-- Dataset records --
Segment Open

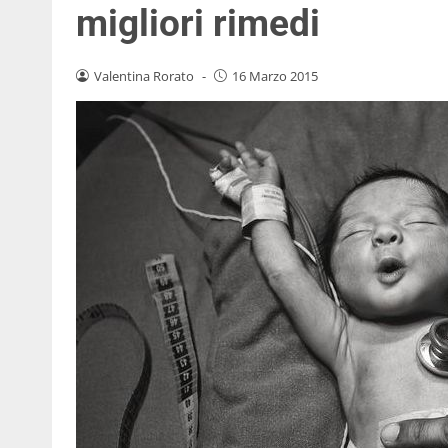
migliori rimedi
Valentina Rorato
-
16 Marzo 2015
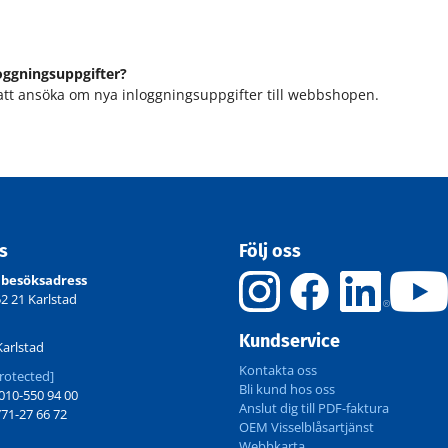
oggningsuppgifter?
att ansöka om nya inloggningsuppgifter till webbshopen.
ss
Följ oss
 besöksadress
52 21 Karlstad
Kundservice
Karlstad
Kontakta oss
rotected]
Bli kund hos oss
10-550 94 00
Anslut dig till PDF-faktura
71-27 66 72
OEM Visselblåsartjänst
Webbkarta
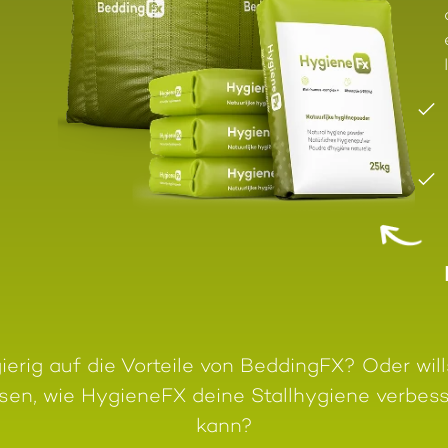
erig auf die Vorteile von BeddingFX? Oder wil
sen, wie HygieneFX deine Stallhygiene verbes
kann?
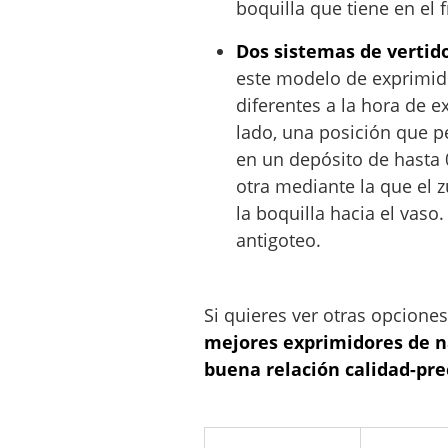
boquilla que tiene en el f
Dos sistemas de vertid
este modelo de exprimid
diferentes a la hora de e
lado, una posición que 
en un depósito de hasta 0
otra mediante la que el 
la boquilla hacia el vaso
antigoteo.
Si quieres ver otras opcione
mejores exprimidores de n
buena relación calidad-pre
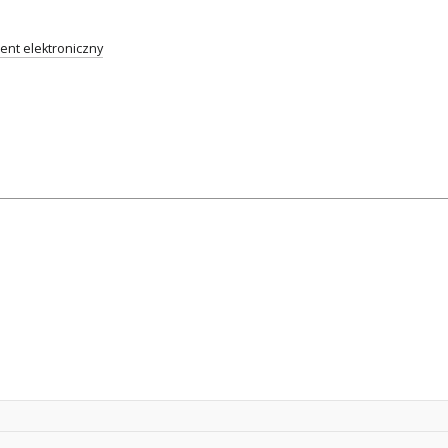
nt elektroniczny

Segment Closed

-- Your assignment --
Please print all the lines above exactly as given and leave out every picture.

-- Answer space --
migliori rimedi
Valentina Rorato
-
16 Marzo 2015
oggningsuppgifter?
att ansöka om nya inloggningsuppgifter till webbshopen.
ss
Följ oss
 besöksadress
52 21 Karlstad
Kundservice
Karlstad
Kontakta oss
rotected]
Bli kund hos oss
10-550 94 00
Anslut dig till PDF-faktura
71-27 66 72
OEM Visselblåsartjänst
Webbkarta
erig auf die Vorteile von BeddingFX? Oder wil
sen, wie HygieneFX deine Stallhygiene verbes
kann?
boquilla que tiene en el f
Dos sistemas de vertid
este modelo de exprimid
diferentes a la hora de e
lado, una posición que 
en un depósito de hasta 0
otra mediante la que el 
la boquilla hacia el vaso
antigoteo.
Si quieres ver otras opcione
mejores exprimidores de n
buena relación calidad-pre
nt elektroniczny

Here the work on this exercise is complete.